Mortgage refinancing scam
Inspectors offer advice to avoid 'bait and switch'
Inspectors are warning about con-artists claiming they can offer you a low-interest mortgage refinance but in the end, sign you up for a rate much higher than the market.
"They made a tremendous offer, and at first I thought 'too good to be true,'" said victim Nerida Cuccia.
Cuccia happened to be in the market to refinance her mortgage. Ricardo White, the voice on the phone, said he could offer her a 3.25% fixed interest rate the first year and 5% fixed for the remainder of the loan.
Cuccia told White she was interested, but she also told him his tone made her hesitant.
She explained, "You're so high pressure; you sound a little bit like you're forcing me into something."
White quickly apologized and because of the attractive rates, Cuccia decided to proceed with the refinancing.
"People get pulled in by the numbers and then they get… in the end… pay a high price," she said.
"They would misrepresent the terms of the loans to induce the consumers into refinancing," explained US Postal Inspector John Marsh. "The homeowners unwittingly got a very high adjustable rate mortgage and the fraudsters got a nice commission."
Postal inspectors began tracking the case and found it was a classic "bait and switch" scam at closing.
"They will have you sign documents that say 2.25 or 3.25% fixed. But that is not true, that is a fraud," warned Marsh.

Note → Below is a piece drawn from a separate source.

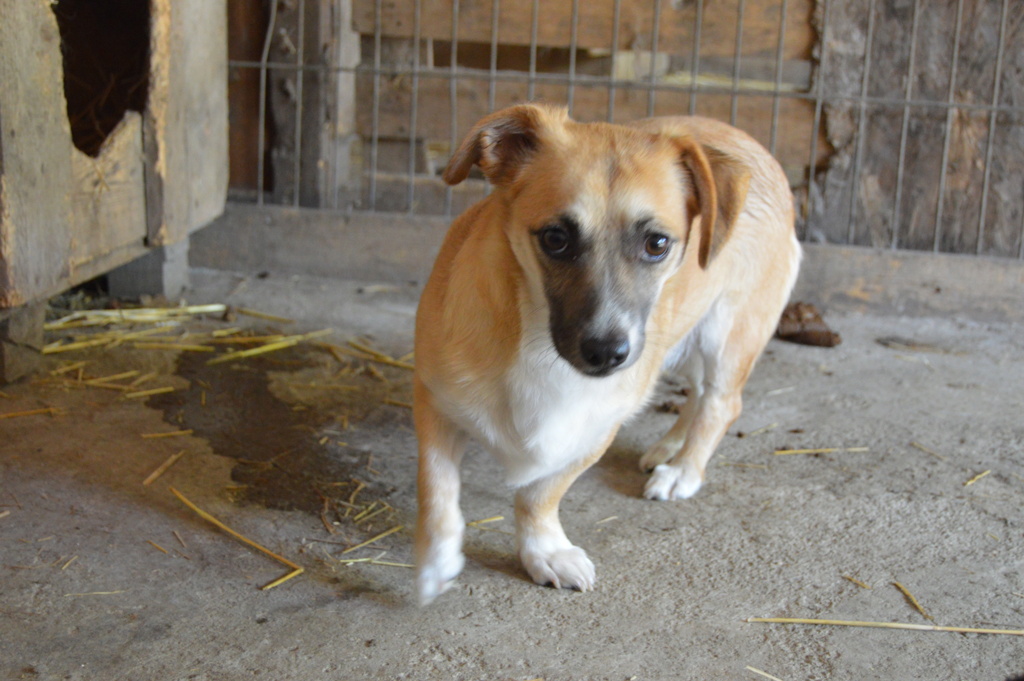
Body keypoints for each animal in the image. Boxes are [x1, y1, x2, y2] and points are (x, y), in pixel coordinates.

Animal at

at the same time, they will have you sign more documents for the actual mortgage they plan to submit to banks, with much higher rates. In Cuccia's case, she was promised 3.25%. In reality, she signed a loan that started at 8% the first year and would go as high as 15%.
"The documents they leave with you in no way shape or form will tell you what the terms of the loan are," said Marsh.
Inspectors say this is done by design and is at the heart of the scam.
"They don't want you to realize you have been hoodwinked and cancel the loan in three days, which is the standard practice with loans," said Marsh.
Cuccia's closing with White was held in her home.
"I felt like somebody walked into my house and robbed me blind," she said.
Postal inspectors say White along with the ring leader, Gregory Cooper, scammed more than 50 victims out of more than $2 million.
Cuccia said, "That somebody could be that, evil, for what, a dollar, it's insane."
She was able to refinance again, but lost more than $20,000 in closing costs for both transactions.
"To be able to face Mr. White in court and tell him how I felt nothing could ever, the money, nothing was as important as being able to look at his face once more and know he was going to jail," said Cuccia.
Ricardo White was sentenced to 9 years in prison and the scam's ring leader, Gregory Cooper is in jail for 17 years and owes more than $2 million in restitution.
Meantime, postal inspectors say if you are in the market to refinance always do your homework and reach out to reputable financial institutions. And, you should never feel pressured to sign papers that you can not read and evaluate at the time of closing.